** Begin Given passage **

In Our Time: Julius Caesar

Julius Caesar is one of the most well known Roman historical figures. He conquered Gaul, changed the nature of the Roman state from republic to almost empire (although it took Augustus to finish that job), and his writings are still read today in Latin classes. Discussing him on In Our Time were Christopher Pelling (University of Oxford), Catherine Steel (University of Glasgow) and Maria Wyke (University College London).

Caesar was born in 100BC and grew up in a turbulent time for the Roman Republic. He was the son of a patrician family, which meant his family could trace their lineage back to the beginning of Rome and beyond (somewhat mythologised as these things often are – apparently he could trace his ancestry to Aeneas and thence to Venus). Theoretically being a patrician didn’t give you any extra power, but in practice there was still a certain degree of political cachet attached to this status and it was the ticket to an easier entry into politics. During Caesar’s teens and early 20s the Republic was embroiled in a civil war, which the general Sulla eventually won – this was not the side that Caesar’s family were on. Sulla carried out purges of those who had been on the opposing side, so this was a time of danger for the young Caesar, he was also under pressure to divorce his wife. He began his military career as a way to keep out of the way. Although they didn’t mention it explicitly on the programme another destabilising event during these years was Spartacus’s slave revolt (post about the In Our Time episode on that).

** End Given passage **
** Begin Dataset rows **

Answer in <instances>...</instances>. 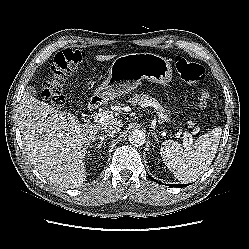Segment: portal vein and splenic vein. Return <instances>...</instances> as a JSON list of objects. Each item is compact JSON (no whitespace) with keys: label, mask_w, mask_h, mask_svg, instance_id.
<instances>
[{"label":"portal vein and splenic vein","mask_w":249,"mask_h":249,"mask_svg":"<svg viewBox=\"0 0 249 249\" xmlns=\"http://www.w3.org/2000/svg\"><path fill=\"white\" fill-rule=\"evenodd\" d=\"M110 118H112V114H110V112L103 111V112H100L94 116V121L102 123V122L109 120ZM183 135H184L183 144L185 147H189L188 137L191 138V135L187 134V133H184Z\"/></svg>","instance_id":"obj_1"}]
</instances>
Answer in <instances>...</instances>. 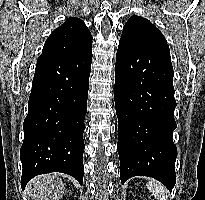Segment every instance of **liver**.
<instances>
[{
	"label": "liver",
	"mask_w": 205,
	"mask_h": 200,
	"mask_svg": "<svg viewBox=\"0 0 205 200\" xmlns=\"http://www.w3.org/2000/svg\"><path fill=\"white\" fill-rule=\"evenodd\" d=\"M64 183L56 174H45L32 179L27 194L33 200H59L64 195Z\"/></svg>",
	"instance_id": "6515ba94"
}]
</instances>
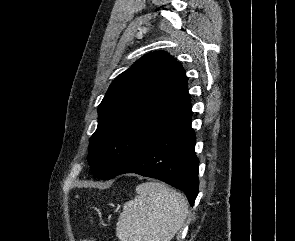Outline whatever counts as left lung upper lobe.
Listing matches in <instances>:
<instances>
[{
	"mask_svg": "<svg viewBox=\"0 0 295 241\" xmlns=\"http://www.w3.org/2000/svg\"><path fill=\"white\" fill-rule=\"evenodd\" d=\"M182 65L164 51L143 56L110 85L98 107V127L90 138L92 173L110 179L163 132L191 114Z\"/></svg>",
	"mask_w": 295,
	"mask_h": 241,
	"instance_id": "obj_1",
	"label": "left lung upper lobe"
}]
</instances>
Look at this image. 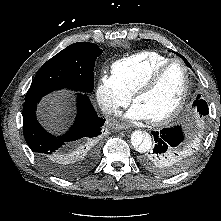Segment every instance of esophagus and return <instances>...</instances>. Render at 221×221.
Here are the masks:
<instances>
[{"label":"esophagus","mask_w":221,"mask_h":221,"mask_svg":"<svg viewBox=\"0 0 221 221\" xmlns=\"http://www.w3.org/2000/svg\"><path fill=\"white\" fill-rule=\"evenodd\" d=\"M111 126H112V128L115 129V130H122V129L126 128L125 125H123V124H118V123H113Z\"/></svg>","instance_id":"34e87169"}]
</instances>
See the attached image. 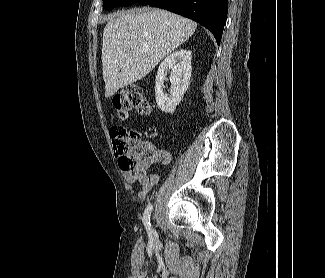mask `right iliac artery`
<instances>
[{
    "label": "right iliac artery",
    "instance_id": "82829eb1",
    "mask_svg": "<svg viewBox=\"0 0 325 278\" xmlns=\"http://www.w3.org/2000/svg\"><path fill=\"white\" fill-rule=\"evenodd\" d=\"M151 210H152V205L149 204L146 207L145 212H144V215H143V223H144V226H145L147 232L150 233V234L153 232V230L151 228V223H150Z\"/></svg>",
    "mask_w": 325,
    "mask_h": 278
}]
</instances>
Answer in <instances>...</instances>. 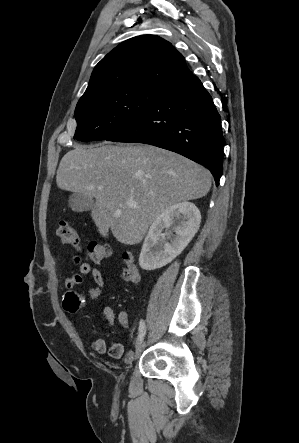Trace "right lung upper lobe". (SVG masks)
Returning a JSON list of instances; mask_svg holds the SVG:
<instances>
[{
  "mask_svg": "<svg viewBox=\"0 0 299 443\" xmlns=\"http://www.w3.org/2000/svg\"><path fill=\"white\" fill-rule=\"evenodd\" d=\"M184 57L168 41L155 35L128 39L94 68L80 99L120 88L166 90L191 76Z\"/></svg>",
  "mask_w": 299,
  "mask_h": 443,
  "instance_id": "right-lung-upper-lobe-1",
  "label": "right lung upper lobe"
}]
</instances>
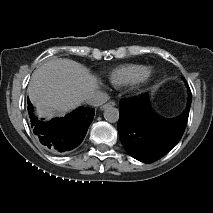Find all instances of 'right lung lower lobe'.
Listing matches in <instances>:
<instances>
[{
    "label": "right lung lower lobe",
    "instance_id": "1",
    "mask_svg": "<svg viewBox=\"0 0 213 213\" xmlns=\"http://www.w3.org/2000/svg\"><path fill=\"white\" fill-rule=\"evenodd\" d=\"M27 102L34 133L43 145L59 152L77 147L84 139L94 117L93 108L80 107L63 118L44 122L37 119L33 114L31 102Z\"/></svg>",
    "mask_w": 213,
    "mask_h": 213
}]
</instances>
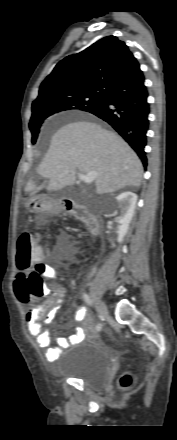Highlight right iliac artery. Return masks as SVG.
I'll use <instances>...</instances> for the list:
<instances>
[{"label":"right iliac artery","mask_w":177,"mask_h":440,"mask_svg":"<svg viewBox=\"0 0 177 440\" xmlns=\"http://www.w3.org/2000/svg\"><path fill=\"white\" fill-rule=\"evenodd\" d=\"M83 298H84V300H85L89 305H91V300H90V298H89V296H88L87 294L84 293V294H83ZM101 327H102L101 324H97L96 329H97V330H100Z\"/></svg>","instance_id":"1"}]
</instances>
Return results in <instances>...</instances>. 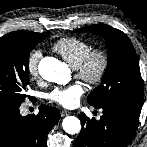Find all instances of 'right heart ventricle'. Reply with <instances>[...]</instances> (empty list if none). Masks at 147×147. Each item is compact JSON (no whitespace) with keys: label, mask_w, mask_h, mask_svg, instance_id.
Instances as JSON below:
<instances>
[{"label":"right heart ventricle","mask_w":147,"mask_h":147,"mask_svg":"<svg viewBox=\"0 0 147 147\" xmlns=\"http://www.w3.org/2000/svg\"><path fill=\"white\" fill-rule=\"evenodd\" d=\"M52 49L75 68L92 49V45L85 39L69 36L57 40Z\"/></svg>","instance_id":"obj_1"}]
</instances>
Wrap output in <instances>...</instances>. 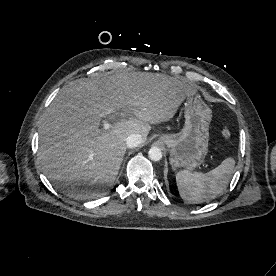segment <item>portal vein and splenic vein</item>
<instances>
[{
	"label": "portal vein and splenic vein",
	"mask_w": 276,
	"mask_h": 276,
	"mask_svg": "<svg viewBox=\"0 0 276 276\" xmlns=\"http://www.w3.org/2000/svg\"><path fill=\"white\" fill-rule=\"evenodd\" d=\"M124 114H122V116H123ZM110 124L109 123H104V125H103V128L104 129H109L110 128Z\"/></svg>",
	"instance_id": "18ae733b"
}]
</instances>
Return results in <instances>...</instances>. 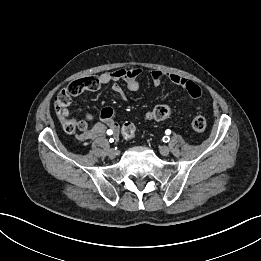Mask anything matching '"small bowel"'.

** End Dataset rows **

- **Problems**:
**a)** Answer these about the Julius Caesar passage:
(i) In what year was Caesar born?
(ii) Which university is Catherine Steel from?
(iii) Who won the civil war fought during Caesar's teens and early 20s?
**b)** Pick up the Julius Caesar passage after its last sentence and carry it forward.

- **Answers to the tasks**:
**a)**
(i) 100BC
(ii) University of Glasgow
(iii) Sulla

**b)**
After Sulla’s death Caesar embarked on a political career (they said on the programme that the military and politics were very closely intertwined). During this time he often promoted populist policies. These included things like ensuring people had a right to a trial rather than magistrates being able to order executions just as they saw fit. The experts said this was a deliberate political strategy on Caesar’s part, in order to have popular support during elections. Caesar was successful in his career, becoming Consul in 59BC.

After his consulship Caesar became Governor in Gaul. Generally after being a Consul you got a province to look after for a while. Gaul at the time really only consisted of the south of what is now France, plus the region spanning the Alps in modern Italy (then called Cisalpine Gaul). Under Caesar’s rule Gaul was extended to the Rhine in the north and the coast in the west. He also (as I’m sure we all know) crossed the Channel to Britain but wasn’t inclined to spend the time conquering it. Caesar established a reputation for being ruthless and fast moving as a general. He conquered large amounts of territory by the practice of marching his legions deep into the non-conquered territory then defeating one of the tribes there. He would then declare the territory behind that point conquered and work on pacifying it.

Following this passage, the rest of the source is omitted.